Previo a escribir sobre este tema, ingenuamente empecé a buscar artículos relacionados al coronavirus y los migrantes, digo ingenuamente porque no tenía idea de la magnitud de esto.
Empecé por ver la historia de migrantes en EEUU. En el primer artículo se detallaba que muchas personas que estaban a la espera de una cita para obtener la ciudadanía, no pudieron realizar ese último paso para la residencia ya que se cerraron las operaciones de esas instituciones; muchas de estas personas con el peligro de quedar como ilegales y la problemática que eso conlleva. En otro se cuenta la historia de una persona migrante ilegal en Queens, NY, que falleció con Covid-19 sin poder acercarse a un hospital por miedo a que lo deporten.
En India hubo personas que trabajaban el día a día, en construcciones o comercio informal y no alcanzaron a regresar a sus hogares una vez establecido el estado de emergencia por el virus, quedándose sin empleo y lugar para pernoctar.
Otro problema que añade más drama a la humanidad es el de los refugiados. Hay quienes han tenido que salir por fuerza mayor por decir lo menos, que dependen de organismos internacionales y leyes migratorias de muchos países para sobrevivir.

Está el caso de los Rohingyas -en mi vida había escuchado de ellos- también refugiados, una danza integrada por palestinos, sudafricanos, sudaneses. La lista crece cada día según los organismos internacionales.
Así que entrar en historias sería algo interminable como interminable es la cantidad de personas migrantes en este mundo, aproximadamente 70,8 millones en el mundo según Acnur.
Si bien es cierto, existen organizaciones que trabajan arduamente para asistir a estas personas, a raíz del coronavirus, muchos de estos entes internacionales se han quedado sin fondos o no han conseguido los recursos necesarios para lograr asistir a este grupo de personas tan vulnerables. En vista de la urgencia sanitaria, se han reducido las asignaciones para muchas cosas, entre otras, el problema de migración.
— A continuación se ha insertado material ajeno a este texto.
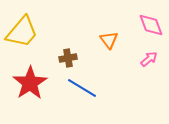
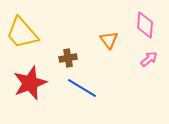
pink diamond: moved 6 px left; rotated 24 degrees clockwise
yellow trapezoid: moved 1 px down; rotated 99 degrees clockwise
red star: rotated 12 degrees clockwise
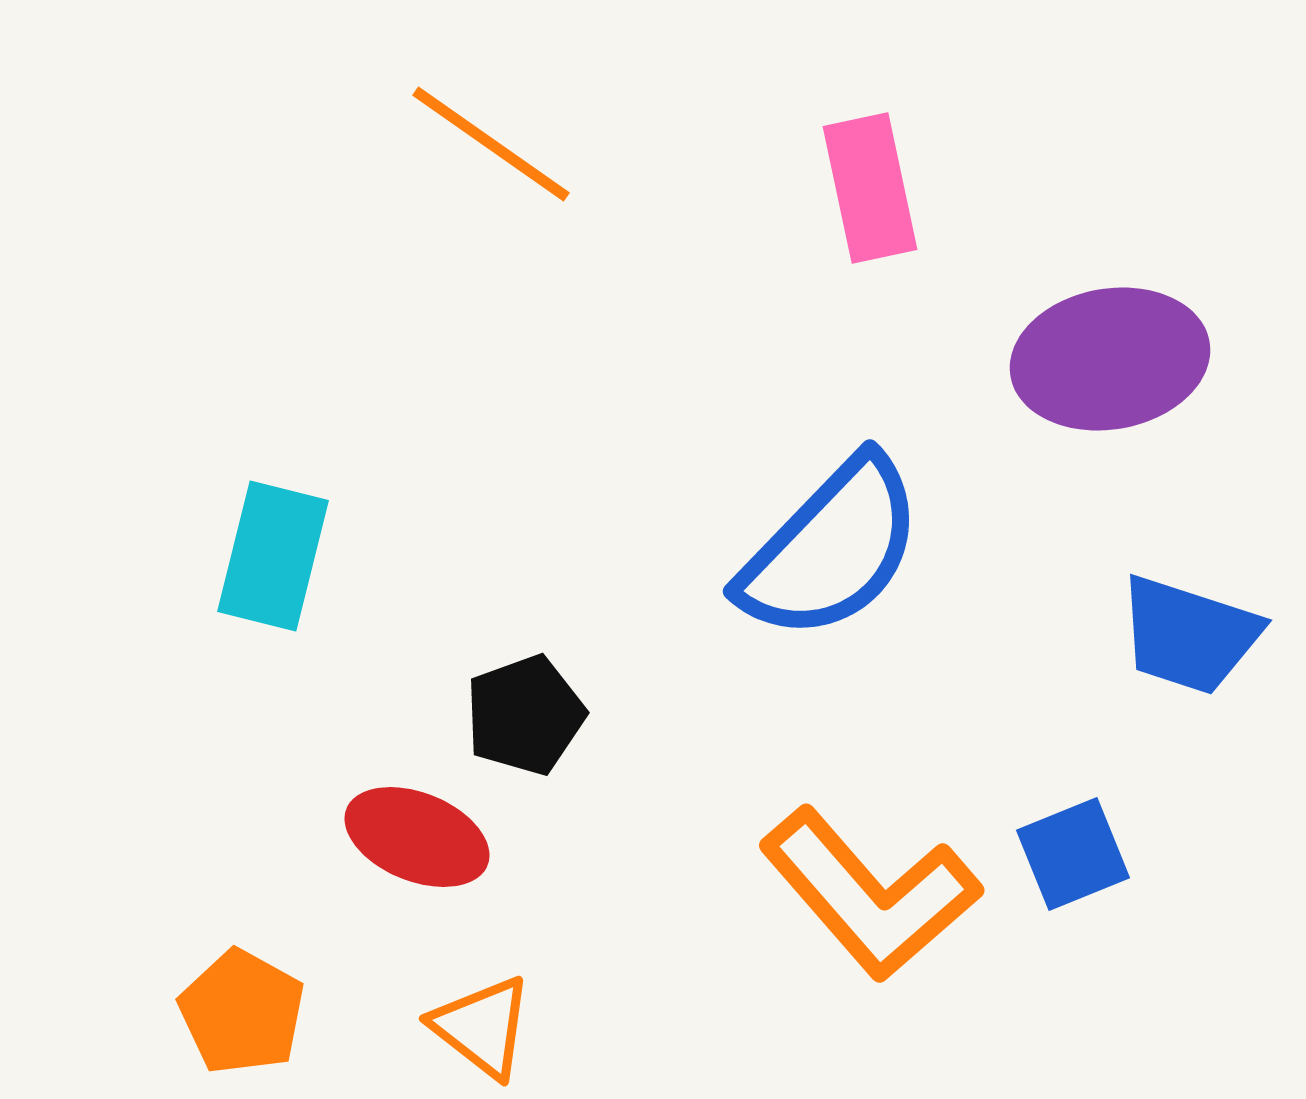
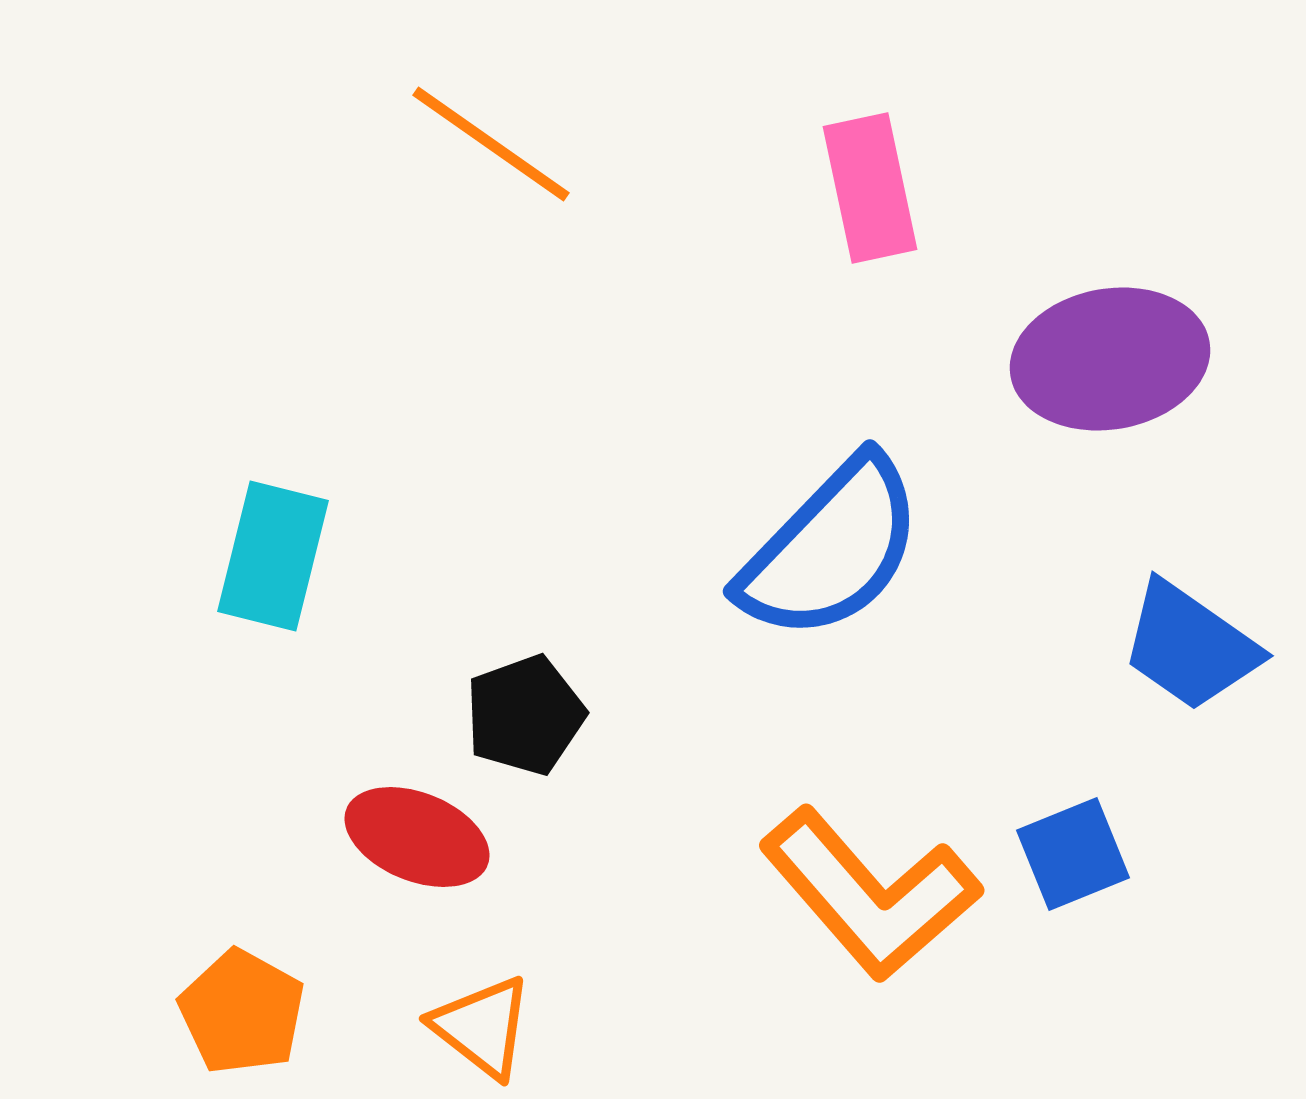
blue trapezoid: moved 1 px right, 11 px down; rotated 17 degrees clockwise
No son pocos los países, que con la excusa del Covid-19, no han permitido el ingreso de migrantes, incluso violando acuerdos internacionales. En otros casos surgen denuncias muy graves de racismo de Estado; gobiernos que deciden a quien ayudar, dependiendo su nacionalidad e ideología política.
Como punto histórico, que pareciera aparte pero definitivamente relevante, quiero referirme a la violencia y racismo en EEUU, en el año 1965 -la época de Martin Luther King- cuando una comisión presidencial convocó a un grupo de académicos para estudiar las causas y formas de prevenir la violencia. La investigación detalló la larga tradición de violencia en Estados Unidos. Puede leerse un capítulo escrito por el entonces profesor de la Universidad de Toronto Charles Tilly, quien afirmaba que históricamente la violencia colectiva emerge desde los procesos políticos centrales de cada país.
Además, sostiene que a lo largo de la historia quienes “buscaron tomar, retener o re- equilibrar las palancas del poder han recurrido a la violencia colectiva como parte de sus luchas. Los oprimidos lo han hecho en nombre de la justicia. Los privilegiados en nombre del orden. Los del medio, en nombre del miedo”.
Por lo tanto, el problema de los migrantes, sumado al virus, es “una gran oportunidad” para la política, mientras es una gran problema de nunca acabar para otros sectores.